SINGAPORE – There will no longer be limits to group sizes or workplace capacities here from next Tuesday (April 26), as Singapore announced a major easing of its remaining Covid-19 safety measures.
For the first time in more than two years, the Republic’s disease outbreak response system condition (Dorscon) level will also be stepped down from orange to yellow, in what Health Minister Ong Ye Kung called a major milestone in Singapore’s pandemic journey. Dorscon gives an indication of the disease outbreak situation and measures needed to control infections.
In a series of sweeping changes and the strongest push yet for a return to normal, the Ministry of Health (MOH) said on Friday that from next Tuesday, individuals will no longer be required to keep to a group of 10 people for mask-off activities, while the use of SafeEntry and TraceTogether will cease at most venues.
With the coronavirus situation largely under control, the cap on the number of unique visitors per household, previously 10 people at any one time, will be lifted. Safe distancing will also no longer be required between individuals or between groups, said the ministry.
At the same time, the multi-ministry task force on Covid-19 urged Singaporeans to stay vigilant and maintain readiness in the face of potential risks, and stressed that the pandemic is not over.
Mr Ong, who is co-chair of the task force, said one such risk is of a new wave of infections emerging in the coming months as protection from vaccines and past infections wanes. Another worrying risk is of the emergence of a new variant of concern.
“This continues to be a potential curveball that may knock us back to square one, and we must be alert to that,” he said at a press conference on Friday.
All workers may now also return to the workplace from next Tuesday, up from the current limit of 75 per cent of those who can work from home.
Workers will also be allowed to remove their masks at the workplace when they are not interacting physically with others and when they are not in customer-facing areas. Masks are still required indoors outside of work settings.

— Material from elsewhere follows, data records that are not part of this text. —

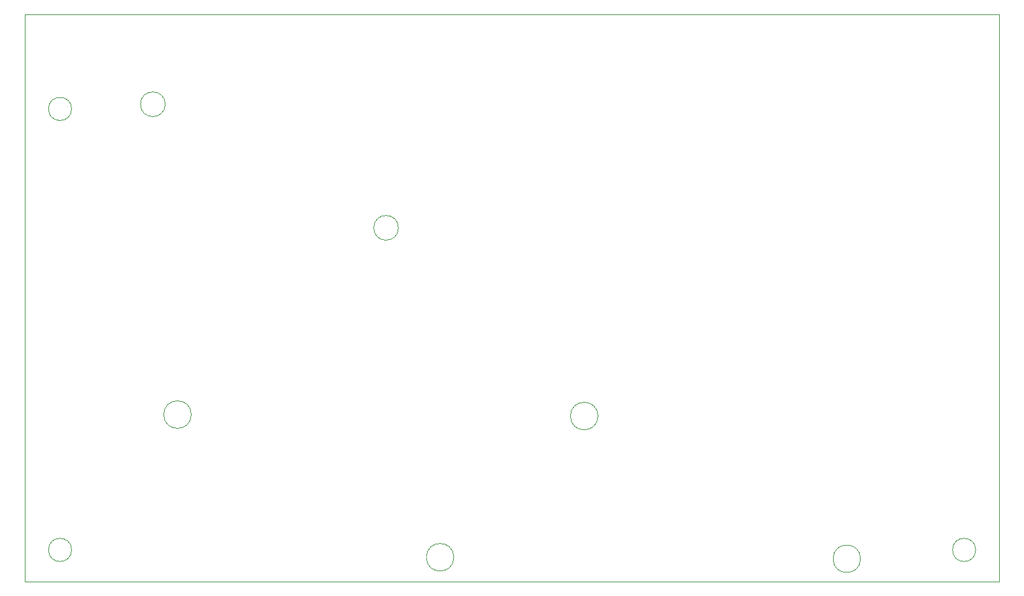
<source format=gbr>
%TF.GenerationSoftware,KiCad,Pcbnew,7.0.11-7.0.11~ubuntu22.04.1*%
%TF.CreationDate,2024-10-25T19:20:44+02:00*%
%TF.ProjectId,PowerBoard-Elec,506f7765-7242-46f6-9172-642d456c6563,rev?*%
%TF.SameCoordinates,Original*%
%TF.FileFunction,Profile,NP*%
%FSLAX46Y46*%
G04 Gerber Fmt 4.6, Leading zero omitted, Abs format (unit mm)*
G04 Created by KiCad (PCBNEW 7.0.11-7.0.11~ubuntu22.04.1) date 2024-10-25 19:20:44*
%MOMM*%
%LPD*%
G01*
G04 APERTURE LIST*
%TA.AperFunction,Profile*%
%ADD10C,0.050000*%
%TD*%
G04 APERTURE END LIST*
D10*
X23542652Y-85760000D02*
G75*
G03*
X20542652Y-85760000I-1500000J0D01*
G01*
X20542652Y-85760000D02*
G75*
G03*
X23542652Y-85760000I1500000J0D01*
G01*
X140602652Y-85760000D02*
G75*
G03*
X137602652Y-85760000I-1500000J0D01*
G01*
X137602652Y-85760000D02*
G75*
G03*
X140602652Y-85760000I1500000J0D01*
G01*
X17452652Y-16370000D02*
X143652652Y-16370000D01*
X143652652Y-89870000D01*
X17452652Y-89870000D01*
X17452652Y-16370000D01*
X23542652Y-28630000D02*
G75*
G03*
X20542652Y-28630000I-1500000J0D01*
G01*
X20542652Y-28630000D02*
G75*
G03*
X23542652Y-28630000I1500000J0D01*
G01*
%TO.C,U3*%
X91695356Y-68422435D02*
G75*
G03*
X88130080Y-68422435I-1782638J0D01*
G01*
X88130080Y-68422435D02*
G75*
G03*
X91695356Y-68422435I1782638J0D01*
G01*
X125695356Y-86909797D02*
G75*
G03*
X122130080Y-86909797I-1782638J0D01*
G01*
X122130080Y-86909797D02*
G75*
G03*
X125695356Y-86909797I1782638J0D01*
G01*
%TO.C,U10*%
X73035224Y-86717362D02*
G75*
G03*
X69469948Y-86717362I-1782638J0D01*
G01*
X69469948Y-86717362D02*
G75*
G03*
X73035224Y-86717362I1782638J0D01*
G01*
X39035224Y-68230000D02*
G75*
G03*
X35469948Y-68230000I-1782638J0D01*
G01*
X35469948Y-68230000D02*
G75*
G03*
X39035224Y-68230000I1782638J0D01*
G01*
%TO.C,U4*%
X65858642Y-44035648D02*
G75*
G03*
X62658642Y-44035648I-1600000J0D01*
G01*
X62658642Y-44035648D02*
G75*
G03*
X65858642Y-44035648I1600000J0D01*
G01*
X35658642Y-28025648D02*
G75*
G03*
X32458642Y-28025648I-1600000J0D01*
G01*
X32458642Y-28025648D02*
G75*
G03*
X35658642Y-28025648I1600000J0D01*
G01*
%TD*%
M02*

</source>
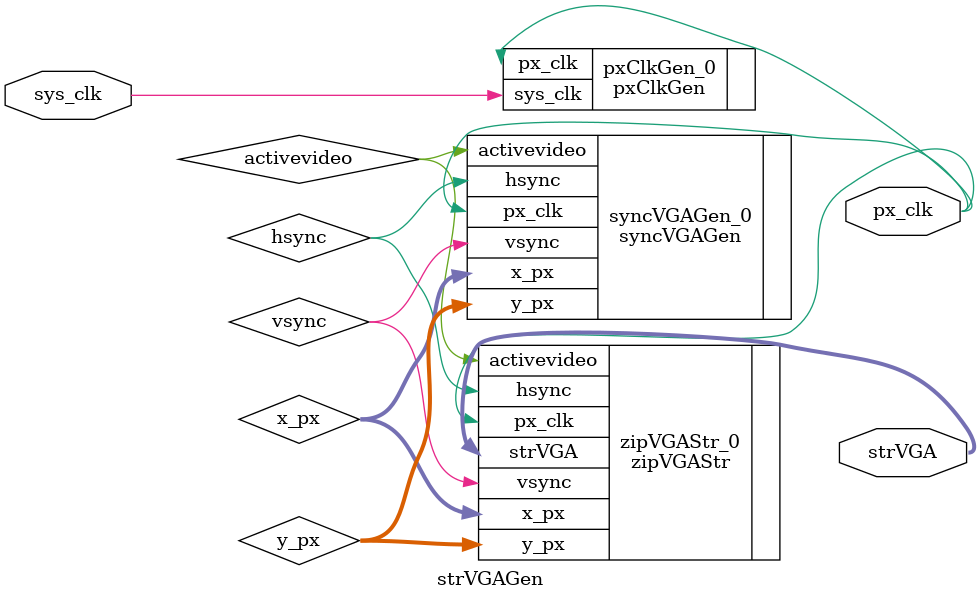
<source format=v>
module strVGAGen (
    input  wire sys_clk,            // System clock.
    output wire px_clk,             // Pixel clock.
    output wire [22:0] strVGA       // Stream VGA output.
);

wire [9:0] x_px;
wire [9:0] y_px;
wire hsync;
wire vsync;
wire activevideo;

// Pixel clock generator.
pxClkGen pxClkGen_0 (
    .sys_clk (sys_clk),
    .px_clk (px_clk)
);

// From pixel clock to sync.
syncVGAGen syncVGAGen_0 (
    .px_clk(px_clk),
    .x_px(x_px),
    .y_px(y_px),
    .hsync(hsync),
    .vsync(vsync),
    .activevideo(activevideo)
);

// From sync to stream VGA.
zipVGAStr zipVGAStr_0 (
    .px_clk(px_clk),
    .x_px(x_px),
    .y_px(y_px),
    .hsync(hsync),
    .vsync(vsync),
    .activevideo(activevideo),
    .strVGA(strVGA)
);

endmodule

</source>
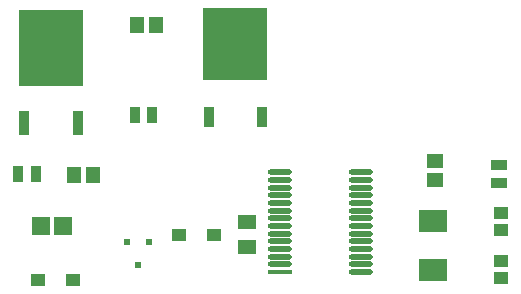
<source format=gbp>
G04*
G04 #@! TF.GenerationSoftware,Altium Limited,Altium Designer,23.0.1 (38)*
G04*
G04 Layer_Color=128*
%FSLAX44Y44*%
%MOMM*%
G71*
G04*
G04 #@! TF.SameCoordinates,29EA246D-3BC2-426E-A151-39073B1FECC7*
G04*
G04*
G04 #@! TF.FilePolarity,Positive*
G04*
G01*
G75*
%ADD22R,1.3046X1.4562*%
%ADD26R,0.9500X1.3500*%
%ADD34R,1.3500X0.9500*%
G04:AMPARAMS|DCode=75|XSize=2.0528mm|YSize=0.4549mm|CornerRadius=0.2275mm|HoleSize=0mm|Usage=FLASHONLY|Rotation=0.000|XOffset=0mm|YOffset=0mm|HoleType=Round|Shape=RoundedRectangle|*
%AMROUNDEDRECTD75*
21,1,2.0528,0.0000,0,0,0.0*
21,1,1.5979,0.4549,0,0,0.0*
1,1,0.4549,0.7990,0.0000*
1,1,0.4549,-0.7990,0.0000*
1,1,0.4549,-0.7990,0.0000*
1,1,0.4549,0.7990,0.0000*
%
%ADD75ROUNDEDRECTD75*%
%ADD76R,2.0528X0.4549*%
%ADD77R,0.9500X2.1000*%
%ADD78R,0.9000X1.8000*%
%ADD79R,1.4562X1.3046*%
%ADD80R,1.5082X1.2065*%
%ADD81R,5.4500X6.2000*%
%ADD82R,1.2200X1.1200*%
%ADD83R,1.3082X1.0057*%
%ADD84R,2.4000X1.9000*%
%ADD86R,5.5000X6.5000*%
%ADD87R,1.5534X1.5562*%
%ADD94R,0.5000X0.6000*%
D22*
X1355528Y435610D02*
D03*
X1408868Y562610D02*
D03*
X1392752D02*
D03*
X1339412Y435610D02*
D03*
D26*
X1390650Y486410D02*
D03*
X1405650D02*
D03*
X1291830Y436880D02*
D03*
X1306830D02*
D03*
D34*
X1699260Y444260D02*
D03*
Y429260D02*
D03*
D75*
X1582343Y353730D02*
D03*
Y360230D02*
D03*
Y366730D02*
D03*
Y373230D02*
D03*
Y379730D02*
D03*
Y386230D02*
D03*
Y392730D02*
D03*
Y399230D02*
D03*
Y405730D02*
D03*
Y412230D02*
D03*
Y418730D02*
D03*
Y425230D02*
D03*
Y431730D02*
D03*
Y438230D02*
D03*
X1513840D02*
D03*
Y431730D02*
D03*
Y425230D02*
D03*
Y418730D02*
D03*
Y412230D02*
D03*
Y405730D02*
D03*
Y399230D02*
D03*
Y392730D02*
D03*
Y386230D02*
D03*
Y379730D02*
D03*
Y373230D02*
D03*
Y366730D02*
D03*
Y360230D02*
D03*
D76*
Y353730D02*
D03*
D77*
X1296670Y480060D02*
D03*
X1342270D02*
D03*
D78*
X1453160Y485050D02*
D03*
X1498760D02*
D03*
D79*
X1644650Y447478D02*
D03*
Y431362D02*
D03*
D80*
X1485900Y375223D02*
D03*
Y396240D02*
D03*
D81*
X1475960Y547050D02*
D03*
D82*
X1427720Y384810D02*
D03*
X1457720D02*
D03*
X1338340Y346710D02*
D03*
X1308340D02*
D03*
D83*
X1700530Y388978D02*
D03*
Y403502D02*
D03*
Y348338D02*
D03*
Y362862D02*
D03*
D84*
X1643380Y396600D02*
D03*
Y355600D02*
D03*
D86*
X1319470Y543060D02*
D03*
D87*
X1311546Y392430D02*
D03*
X1330054D02*
D03*
D94*
X1383690Y379570D02*
D03*
X1402690D02*
D03*
X1393190Y359570D02*
D03*
M02*

</source>
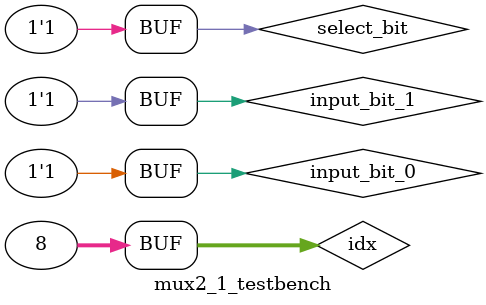
<source format=sv>
/*

2x1 multiplexer that accepts three 1-bit inputs and outputs a single bit.

*/

`timescale 1ns/10ps // for the delay

module mux2_1(output_bit, input_bit_0, input_bit_1, select_bit);
    output logic output_bit;
    input logic input_bit_0, input_bit_1, select_bit;
    
    // variables for logic operations
    logic and_result_0, and_result_1, not_select_bit;
    
    // logic gates to implement the multiplexer functionality, with delays
	// using non-RTL code
    not #0.05 NotGate (not_select_bit, select_bit);
    and #0.05 AndGate_0 (and_result_0, input_bit_0, not_select_bit);
    and #0.05 AndGate_1 (and_result_1, input_bit_1, select_bit);
    or  #0.05 OrGate (output_bit, and_result_1, and_result_0); 
    
endmodule

module mux2_1_testbench;
    logic input_bit_0, input_bit_1, select_bit;
    logic output_bit;

    mux2_1 DUT (.output_bit, .input_bit_0, .input_bit_1, .select_bit);

    integer idx;
    initial begin
		
        // iterating through all possible input combinations
        for (idx = 0; idx < 8; idx++) begin
            {select_bit, input_bit_1, input_bit_0} = idx;
            #10;
        end
    end
endmodule 
</source>
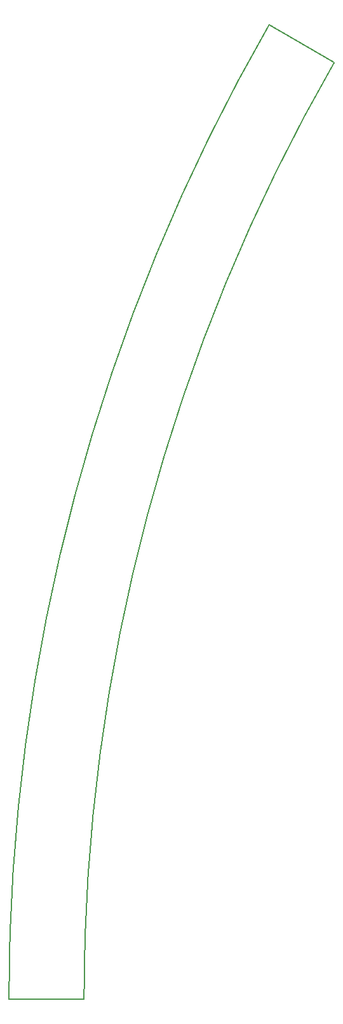
<source format=gbr>
%TF.GenerationSoftware,KiCad,Pcbnew,7.0.9*%
%TF.CreationDate,2023-12-31T20:51:38-05:00*%
%TF.ProjectId,RGB Clock,52474220-436c-46f6-936b-2e6b69636164,rev?*%
%TF.SameCoordinates,Original*%
%TF.FileFunction,Profile,NP*%
%FSLAX46Y46*%
G04 Gerber Fmt 4.6, Leading zero omitted, Abs format (unit mm)*
G04 Created by KiCad (PCBNEW 7.0.9) date 2023-12-31 20:51:38*
%MOMM*%
%LPD*%
G01*
G04 APERTURE LIST*
%TA.AperFunction,Profile*%
%ADD10C,0.200000*%
%TD*%
G04 APERTURE END LIST*
D10*
X94156613Y-43159485D02*
G75*
G03*
X60807600Y-167640000I215647187J-124480515D01*
G01*
X85487906Y-38133526D02*
X94156613Y-43159485D01*
X85487906Y-38133526D02*
G75*
G03*
X50800000Y-167640000I224315894J-129481074D01*
G01*
X50800000Y-167640000D02*
X60807600Y-167640000D01*
M02*

</source>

“While this concession will provide some flexibility for workers as more return to the workplace, everyone is advised to exercise social responsibility and maintain an appropriate safe distance from others while unmasked,” said MOH.
The ministry added that even with these changes, employers are encouraged to retain and promote flexible work arrangements, such as telecommuting and staggered work hours, as permanent features of the workplace.
There will also be no more capacity limit for large events and settings where there are more than 1,000 participants in mask-on settings. The current limit is 75 per cent of such capacities.